Thursday, March 04, 2010

Proposed SB 10-163

This recently submitted and proposed bill just may pass. It seeks to spruce up certain prior laws of 2009 and have new or old cases have the same procedural laws at least in certain areas. SB 10-163 as currently proposed can be read here. It contains a number of significant matters. For example if the insurer/employer seeks to withdraw an admission and totally contest the claim the proposed law makes it their burden no matter how old the case. In the old days when they did this the Judge would turn to the claimant and say it is your burden so prove your case even though it was admitted and benefits paid for many months. Imagine going to seek an increase in your benefits and being told...well we changed our mind so now you must prove your claim is even valid or compensable. That scary situation was changed in 2009 but the proposed law now applies even to very old cases. Another proposal is to have the law regarding audio recordings by insurer IME's also apply to all cases not just the more recent cases. So if you have an older case but must go to an insurer independent medical exam (no such thing exists in my opinion when one party handpicks the doctor) that doctor may have to comply with the law mandating audio recordings.

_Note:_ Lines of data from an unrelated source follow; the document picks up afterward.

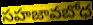
సహజావబోధ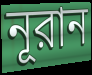
নূরানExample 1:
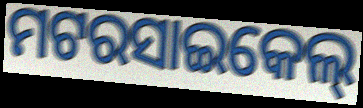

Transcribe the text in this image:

ମଟରସାଇକେଲ୍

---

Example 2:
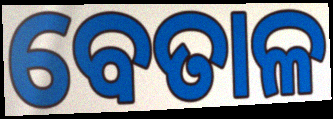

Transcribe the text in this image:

ବେତାଳ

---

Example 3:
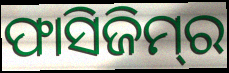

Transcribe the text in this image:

ଫାସିଜିମ୍‌ର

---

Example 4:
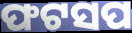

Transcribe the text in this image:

ଫଟସପ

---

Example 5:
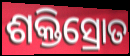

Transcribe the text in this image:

ଶକ୍ତିସ୍ରୋତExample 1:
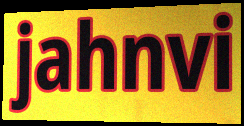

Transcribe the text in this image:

jahnvi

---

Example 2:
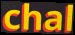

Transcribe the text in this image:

chal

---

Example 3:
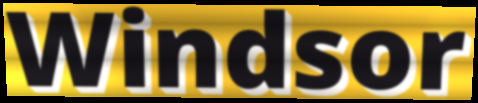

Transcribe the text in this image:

Windsor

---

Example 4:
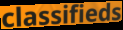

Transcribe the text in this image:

classifieds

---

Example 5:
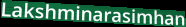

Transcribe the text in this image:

Lakshminarasimhan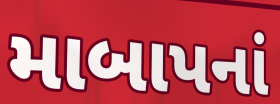
માબાપનાં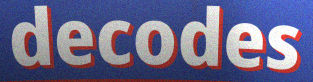
decodesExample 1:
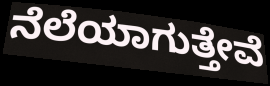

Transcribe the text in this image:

ನೆಲೆಯಾಗುತ್ತೇವೆ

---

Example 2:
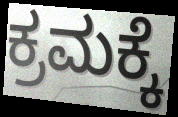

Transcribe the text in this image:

ಕ್ರಮಕ್ಕೆ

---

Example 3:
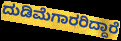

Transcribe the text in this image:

ದುಡಿಮೆಗಾರರಿದ್ದಾರೆ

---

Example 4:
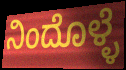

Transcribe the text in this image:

ನಿಂದೊಳ್ಳೆ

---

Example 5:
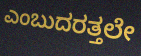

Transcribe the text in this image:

ಎಂಬುದರತ್ತಲೇ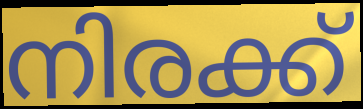
നിരക്ക്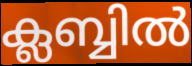
ക്ലബ്ബിൽ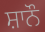
ਸ਼ਾਨੌ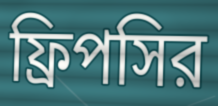
ফ্রিপসির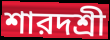
শারদশ্রী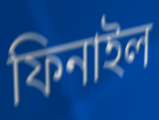
ফিনাইলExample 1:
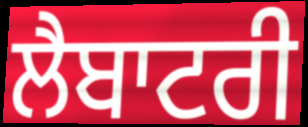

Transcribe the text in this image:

ਲੈਬਾਟਰੀ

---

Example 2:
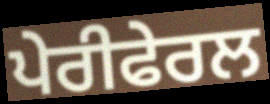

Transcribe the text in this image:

ਪੇਰੀਫੇਰਲ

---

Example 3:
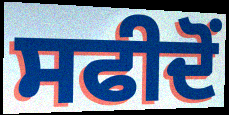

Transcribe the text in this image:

ਸਫੀਦੋਂ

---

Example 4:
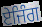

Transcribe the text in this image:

ਏਜਿੰਗ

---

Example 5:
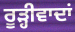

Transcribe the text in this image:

ਰੂੜ੍ਹੀਵਾਦਾਂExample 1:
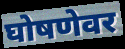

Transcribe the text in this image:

घोषणेवर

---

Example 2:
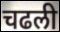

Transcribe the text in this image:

चढली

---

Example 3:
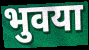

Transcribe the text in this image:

भुवया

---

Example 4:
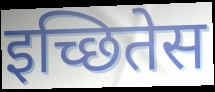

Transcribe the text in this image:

इच्छितेस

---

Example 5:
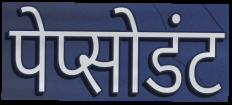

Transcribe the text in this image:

पेप्सोडंट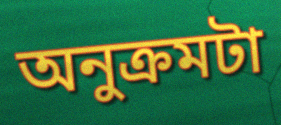
অনুক্রমটাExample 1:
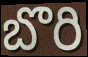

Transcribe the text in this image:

బొరి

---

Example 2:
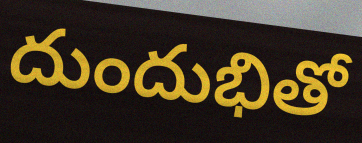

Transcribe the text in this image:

దుందుభితో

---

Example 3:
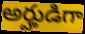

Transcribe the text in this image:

అర్హుడిగా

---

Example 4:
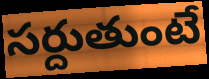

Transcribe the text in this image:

సర్దుతుంటే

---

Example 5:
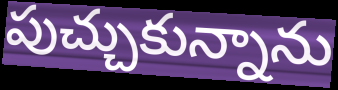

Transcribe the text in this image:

పుచ్చుకున్నాను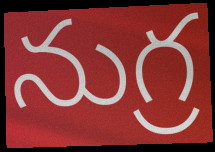
నుగ్ర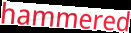
hammeredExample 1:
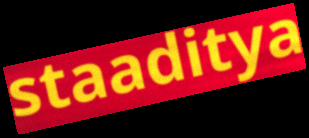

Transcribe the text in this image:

staaditya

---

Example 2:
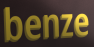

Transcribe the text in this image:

benze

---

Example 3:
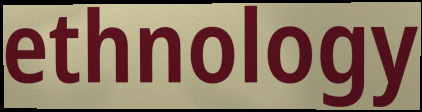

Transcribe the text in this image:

ethnology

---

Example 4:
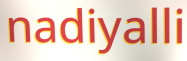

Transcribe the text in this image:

nadiyalli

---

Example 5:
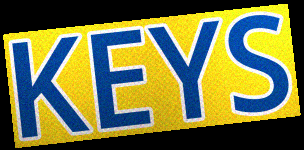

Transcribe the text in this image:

KEYSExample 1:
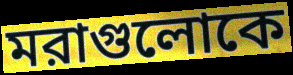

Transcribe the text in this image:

মরাগুলোকে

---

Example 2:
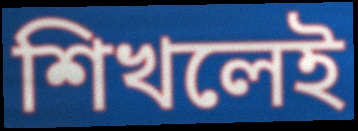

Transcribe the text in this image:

শিখলেই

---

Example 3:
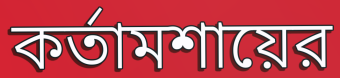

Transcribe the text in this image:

কর্তামশায়ের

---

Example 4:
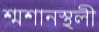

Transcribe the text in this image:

শ্মশানস্থলী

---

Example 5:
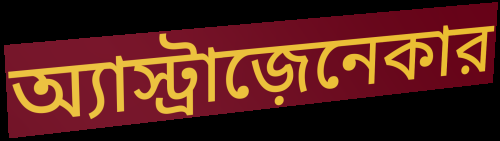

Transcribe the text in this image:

অ্যাস্ট্রাজ়েনেকার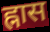
ह्नासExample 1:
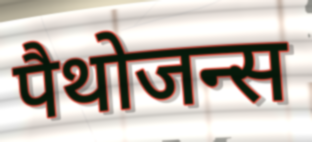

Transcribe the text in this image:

पैथोजन्स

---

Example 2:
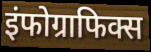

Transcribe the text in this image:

इंफोग्राफिक्स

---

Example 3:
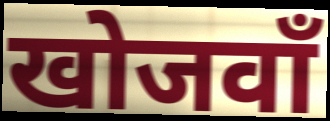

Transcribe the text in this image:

खोजवाँ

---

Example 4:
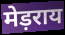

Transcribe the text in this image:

मेड़राय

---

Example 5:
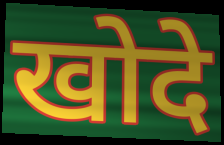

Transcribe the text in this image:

खोदे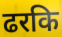
ढरकि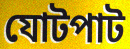
যোটপাট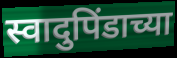
स्वादुपिंडाच्याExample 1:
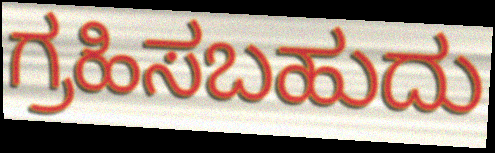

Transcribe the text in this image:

ಗ್ರಹಿಸಬಹುದು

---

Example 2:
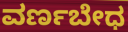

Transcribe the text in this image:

ವರ್ಣಬೇಧ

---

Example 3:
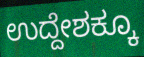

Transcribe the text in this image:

ಉದ್ದೇಶಕ್ಕೂ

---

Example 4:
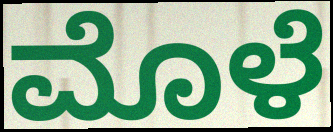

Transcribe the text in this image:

ಮೊಳೆ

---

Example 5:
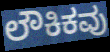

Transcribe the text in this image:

ಲೌಕಿಕವು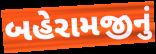
બહેરામજીનુંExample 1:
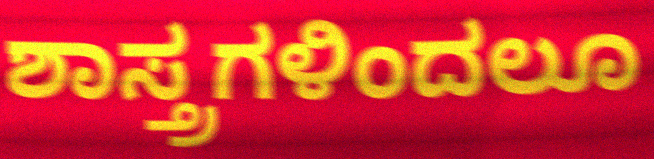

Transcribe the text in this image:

ಶಾಸ್ತ್ರಗಳಿಂದಲೂ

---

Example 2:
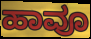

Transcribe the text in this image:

ಹಾವೂ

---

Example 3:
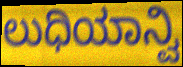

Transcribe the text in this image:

ಲುಧಿಯಾನ್ವಿ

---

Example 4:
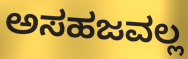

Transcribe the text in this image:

ಅಸಹಜವಲ್ಲ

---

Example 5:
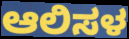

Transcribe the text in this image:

ಆಲಿಸಳ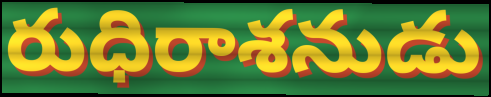
రుధిరాశనుడుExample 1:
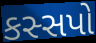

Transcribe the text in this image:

કસ્સપો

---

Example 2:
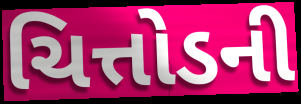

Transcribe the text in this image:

ચિત્તોડની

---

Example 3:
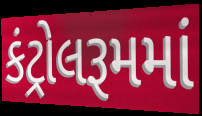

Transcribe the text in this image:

કંટ્રોલરૂમમાં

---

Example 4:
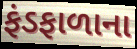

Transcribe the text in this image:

ફંડફાળાના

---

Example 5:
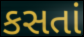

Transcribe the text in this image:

કસતાંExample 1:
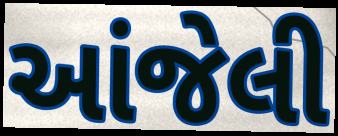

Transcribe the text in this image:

આંજેલી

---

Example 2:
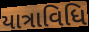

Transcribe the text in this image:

યાત્રાવિધિ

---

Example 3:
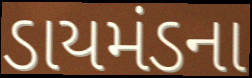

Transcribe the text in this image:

ડાયમંડના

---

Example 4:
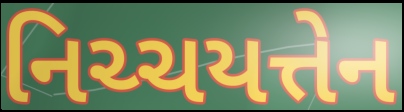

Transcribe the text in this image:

નિચ્ચયત્તેન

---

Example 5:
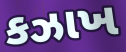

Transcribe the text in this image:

કઝાખ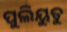
ପୁଲିୟୁତୁ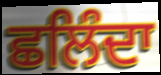
ਛਲਿੰਦਾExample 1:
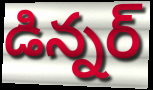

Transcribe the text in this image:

డిన్నర్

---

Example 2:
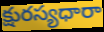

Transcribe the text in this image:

క్షురస్యధారా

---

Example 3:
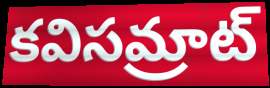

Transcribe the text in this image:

కవిసమ్రాట్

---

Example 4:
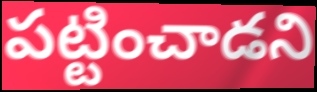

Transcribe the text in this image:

A couple of other wrinkles seem interesting to me. They require the mortality tables be adjusted yearly or the fed table be used. Mortality is important as the longer your life expectancy the more you seek in a settlement in many cases. Also the proposal seeks to end the game of sending someone a fax or email but using regular mail to notify the other side. It makes such communications more uniform in delivery. It is my belief this proposed bill is broadly supported so it may pass.
UPDATE 3/19/10 : This bill passed and is headed to the Governor for his signature.

Tuesday, March 02, 2010

Appealing in Workers Compensation

In Colorado when a workers comp dispute has not been resolved one of the parties or both of them may seek to proceed on the disputed issues to a hearing. Should that happen an Administrative Law Judge (ALJ) will likely issue an Order deciding the disputed issue or issues. So if the decision goes against the claimant or in favor of the claimant it does not mean the matter has been resolved. One side or sometimes both sides have a right to appeal. The next stage is ICAP (Industrial Claim Appeals Panel) when an appeal of the decision is sought. From there you can appeal even further to the Court of Appeals and perhaps even to the Colorado Supreme Court. You can read some information on this process by clicking here. In this process there may be good news and bad news. You can win at the hearing and lose at the appeal or even lose at ICAP but then win at the Court of Appeals. Even if it is all good news and you are winning and winning through this process the bad news is that it all takes time. It is not good to be owed money but payment is delayed for many months during an appeal. Let me give an example...the insurer admits you are permanently partially disabled and even begins paying those benefits but the claimant says he is permanently and totally disabled. This dispute may go to a hearing and then an appeal but does the claimant continue to get benefit checks during this process? Not always. The other side may pay but only as much as it admitted for even though it lost at the hearing. It is allowed to appeal and to contend the hearing judge was wrong. This entire process can take over a year or even longer and while statistics tell us the hearing judge is more often affirmed then reversed the delays can be financially tough to handle. Of course there are times the claimant loses and after appeals the judge is reversed. This might mean a lot of back due compensation is due a claimant. Nothing simple or quick about appeals but at times they are necessary to resolve some cases.